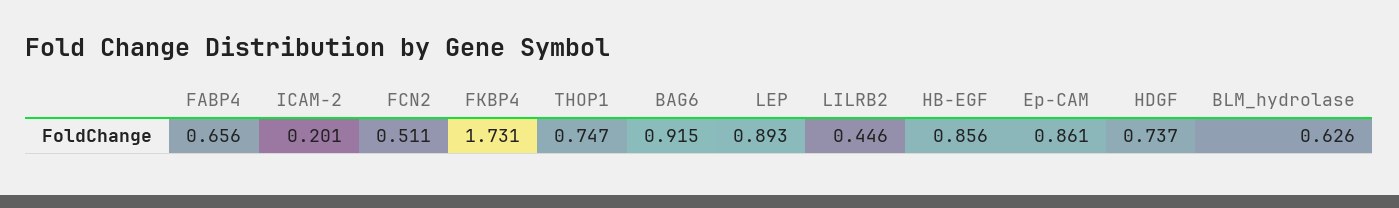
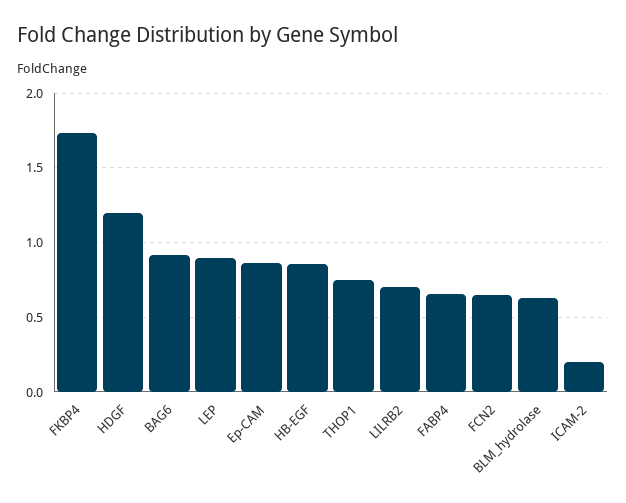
FCN2: 0.511 -> 0.65
LILRB2: 0.446 -> 0.7
HDGF: 0.737 -> 1.2

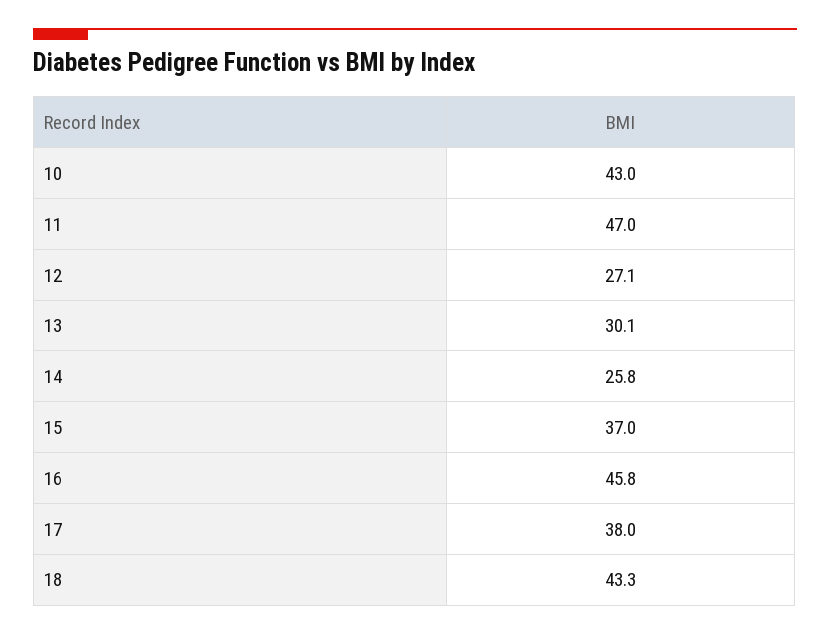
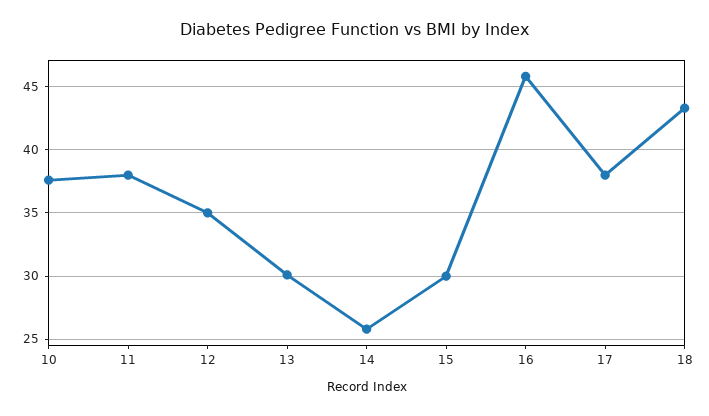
10: 43 -> 37.5
11: 47 -> 38
12: 27.1 -> 35
15: 37 -> 30

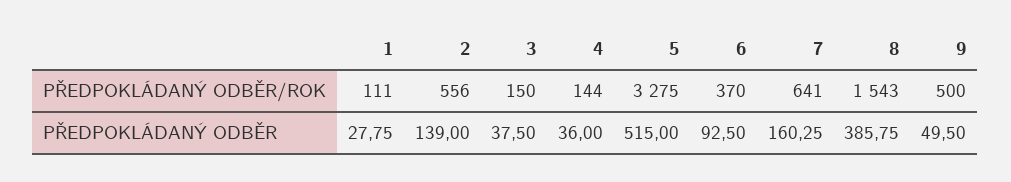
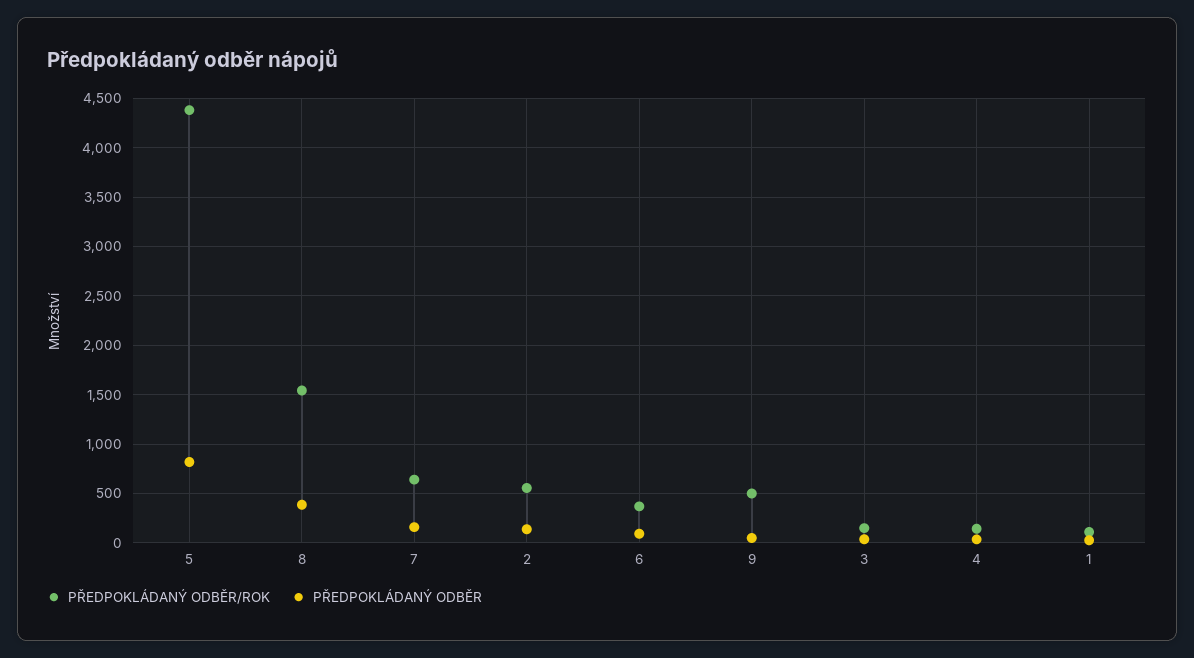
PŘEDPOKLÁDANÝ ODBĚR/ROK, 5: 3275 -> 4400
PŘEDPOKLÁDANÝ ODBĚR, 5: 515 -> 800

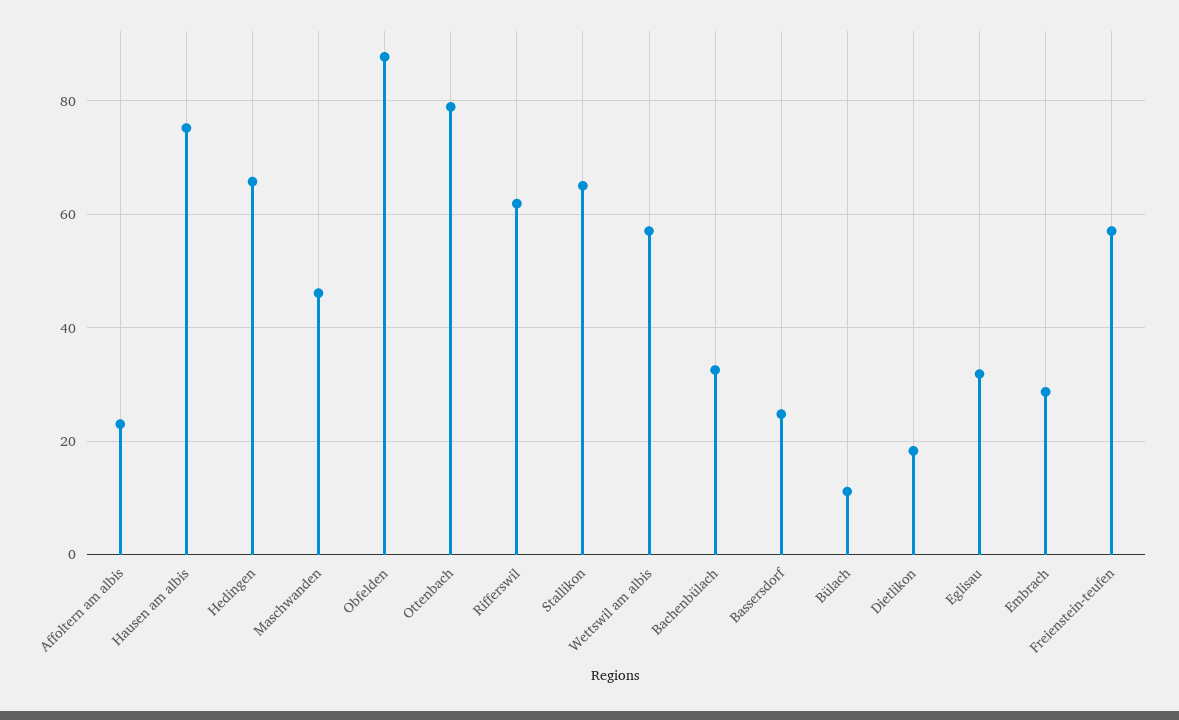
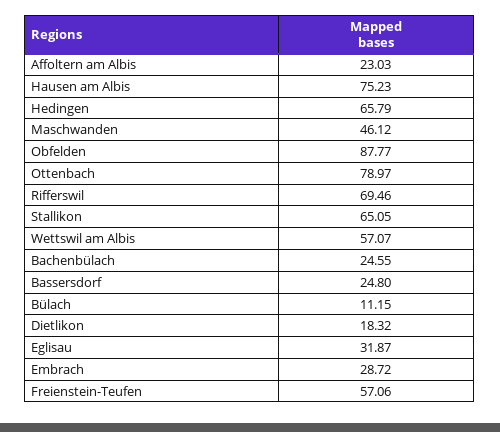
Rifferswil: 62 -> 69.46
Bachenbülach: 32 -> 24.55

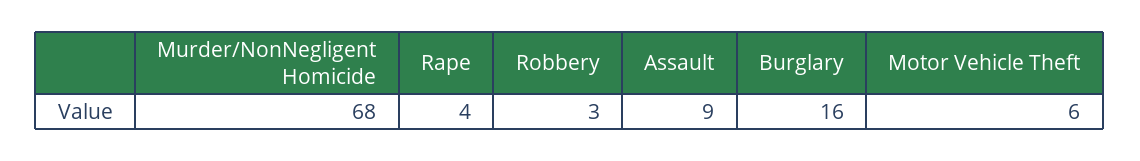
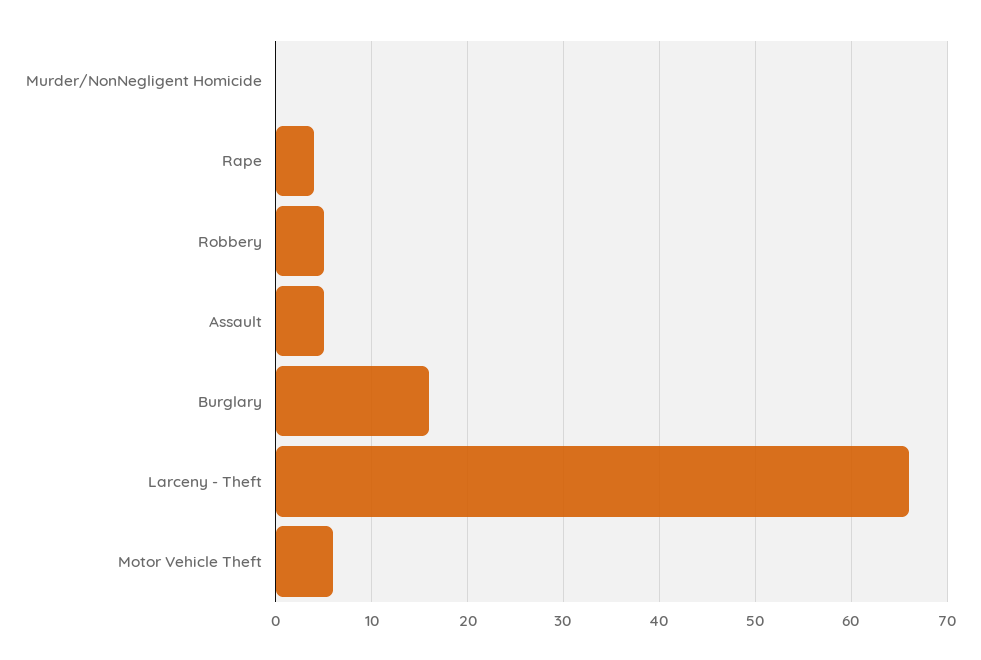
Murder/NonNegligent Homicide: 68 -> 0
Robbery: 3 -> 5
Assault: 9 -> 5
Larceny - Theft: none -> 66

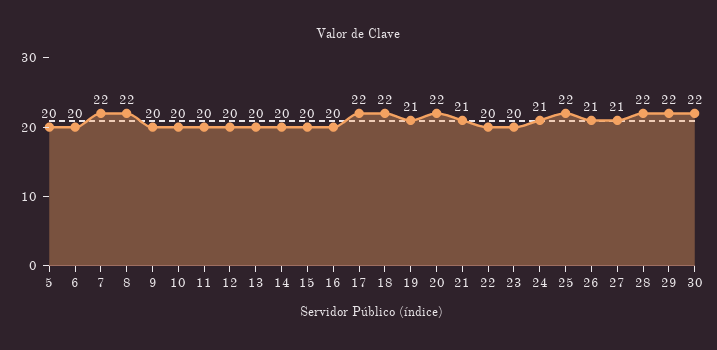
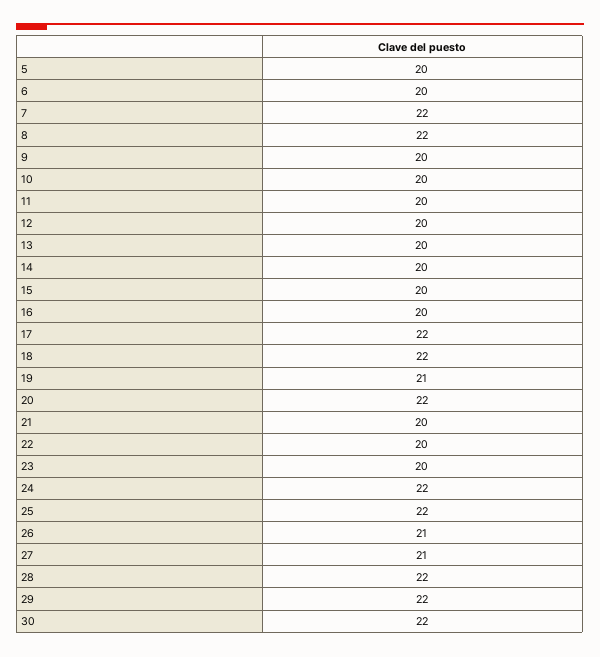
21: 21 -> 20
24: 21 -> 22

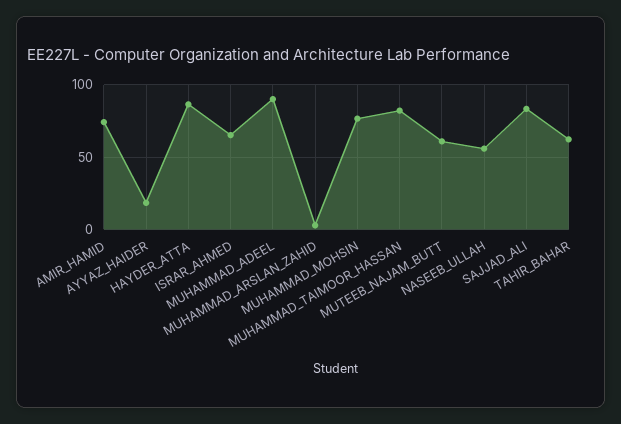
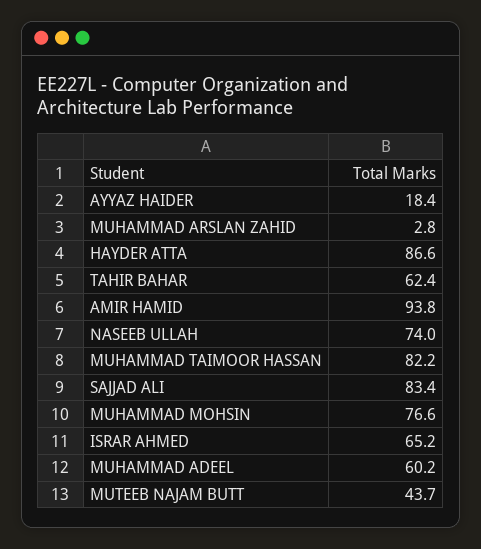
AMIR_HAMID: 75 -> 93.8
MUHAMMAD_ADEEL: 90 -> 60.2
MUTEEB_NAJAM_BUTT: 60 -> 43.7
NASEEB_ULLAH: 55 -> 74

────────────────

(REQUIRED WORK) Drop every picture from the data, then output all the rest exactly.

(SOLVED PROBLEM)
FCN2: 0.511 -> 0.65
LILRB2: 0.446 -> 0.7
HDGF: 0.737 -> 1.2

10: 43 -> 37.5
11: 47 -> 38
12: 27.1 -> 35
15: 37 -> 30

PŘEDPOKLÁDANÝ ODBĚR/ROK, 5: 3275 -> 4400
PŘEDPOKLÁDANÝ ODBĚR, 5: 515 -> 800

Rifferswil: 62 -> 69.46
Bachenbülach: 32 -> 24.55

Murder/NonNegligent Homicide: 68 -> 0
Robbery: 3 -> 5
Assault: 9 -> 5
Larceny - Theft: none -> 66

21: 21 -> 20
24: 21 -> 22

AMIR_HAMID: 75 -> 93.8
MUHAMMAD_ADEEL: 90 -> 60.2
MUTEEB_NAJAM_BUTT: 60 -> 43.7
NASEEB_ULLAH: 55 -> 74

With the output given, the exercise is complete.